* REQUIRED WORK
In your copy, leave out the pictures; write out all the data exactly.
(SUPPLIED ENTRIES)
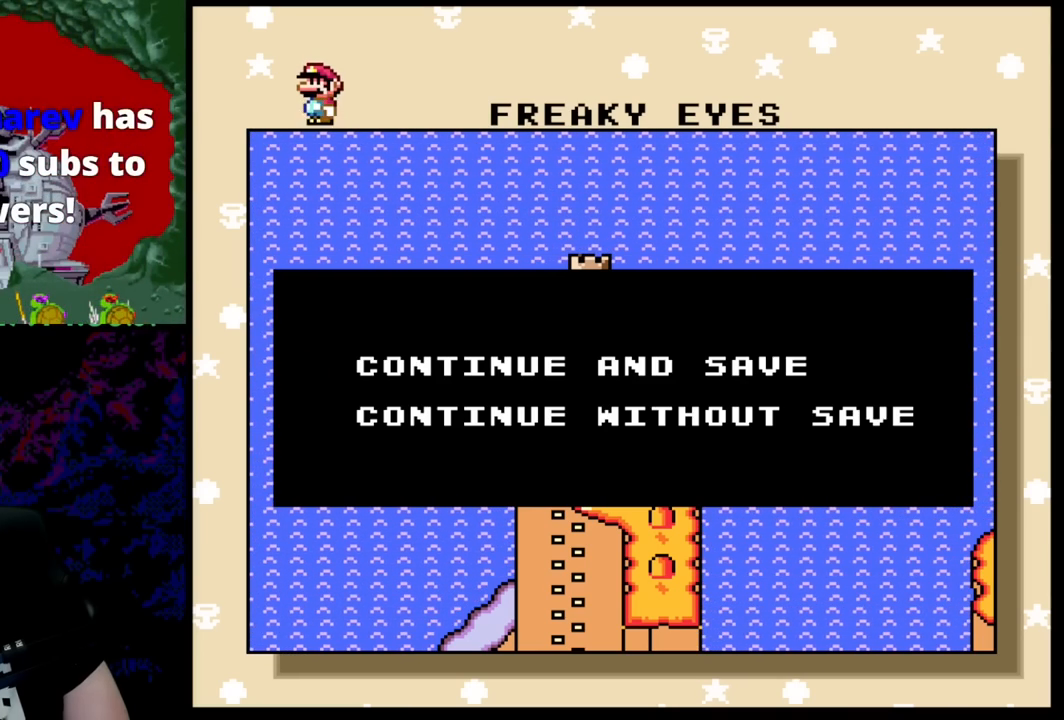
{"buttons": ["L1", "R1"], "events": []}
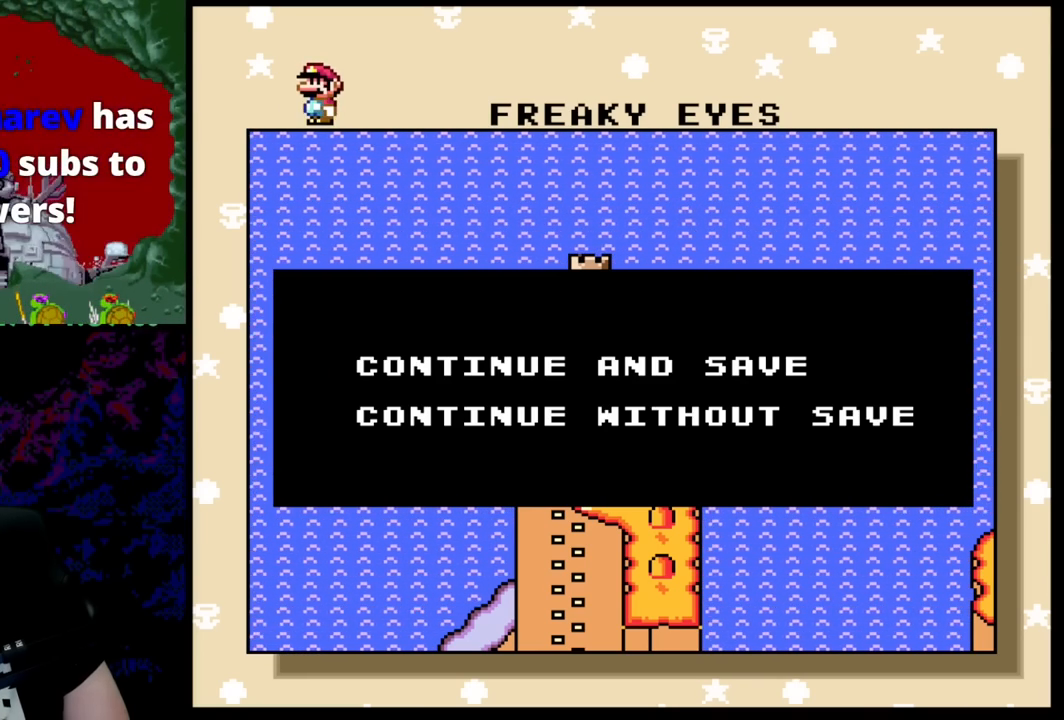
{"buttons": ["L1", "R1"], "events": []}
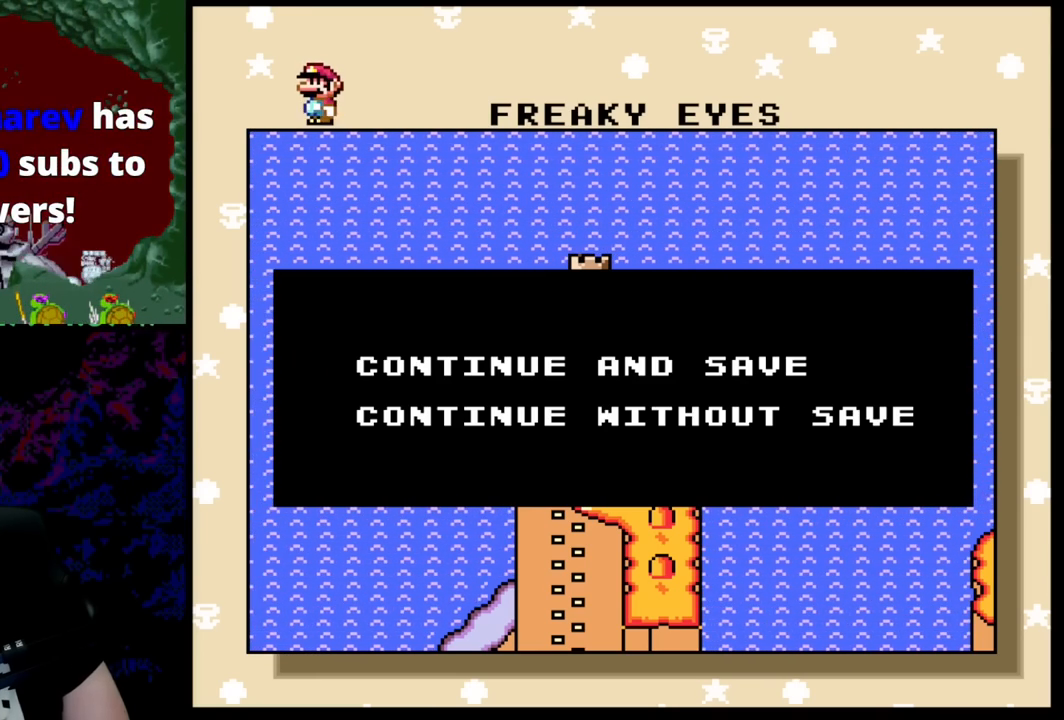
{"buttons": ["L1", "R1"], "events": []}
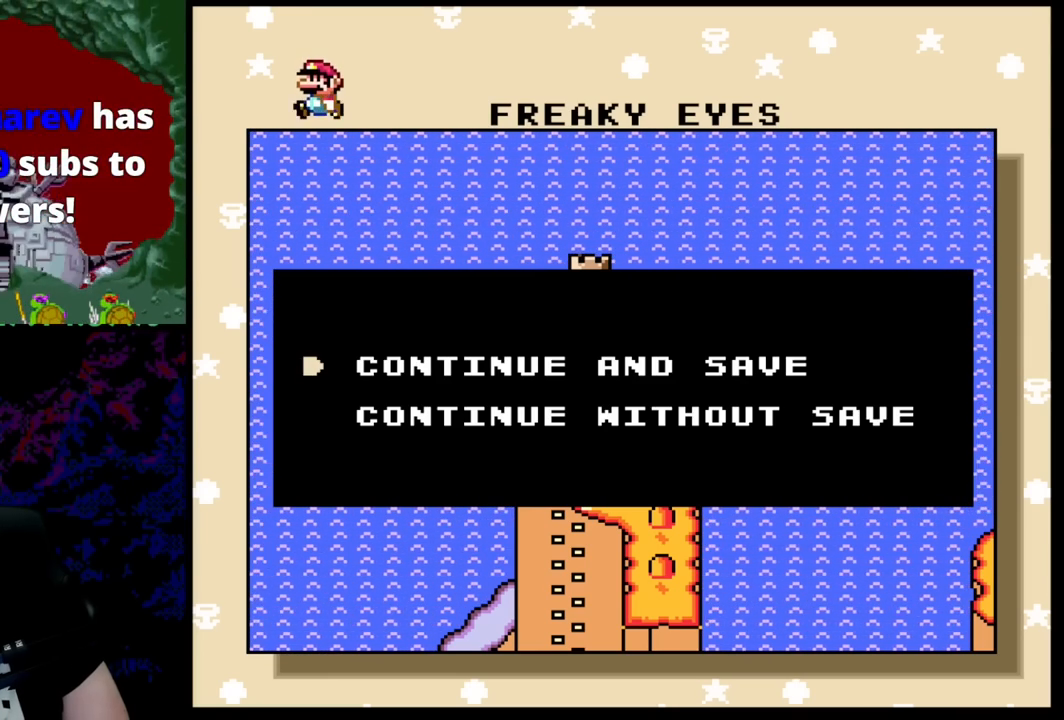
{"buttons": ["L1", "R1"], "events": []}
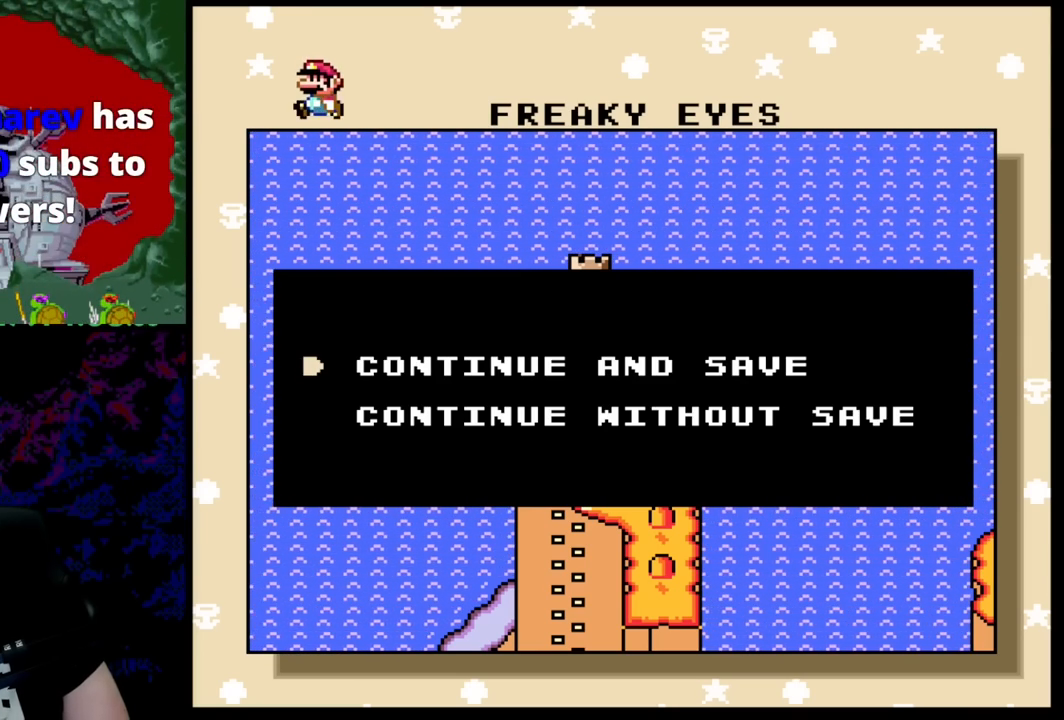
{"buttons": ["L1", "R1"], "events": []}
(End SUPPLIED ENTRIES)
* SOLUTION BELOW
{"buttons": ["L1", "R1"], "events": []}
{"buttons": ["L1", "R1"], "events": []}
{"buttons": ["L1", "R1"], "events": []}
{"buttons": ["L1", "R1"], "events": []}
{"buttons": ["L1", "R1"], "events": []}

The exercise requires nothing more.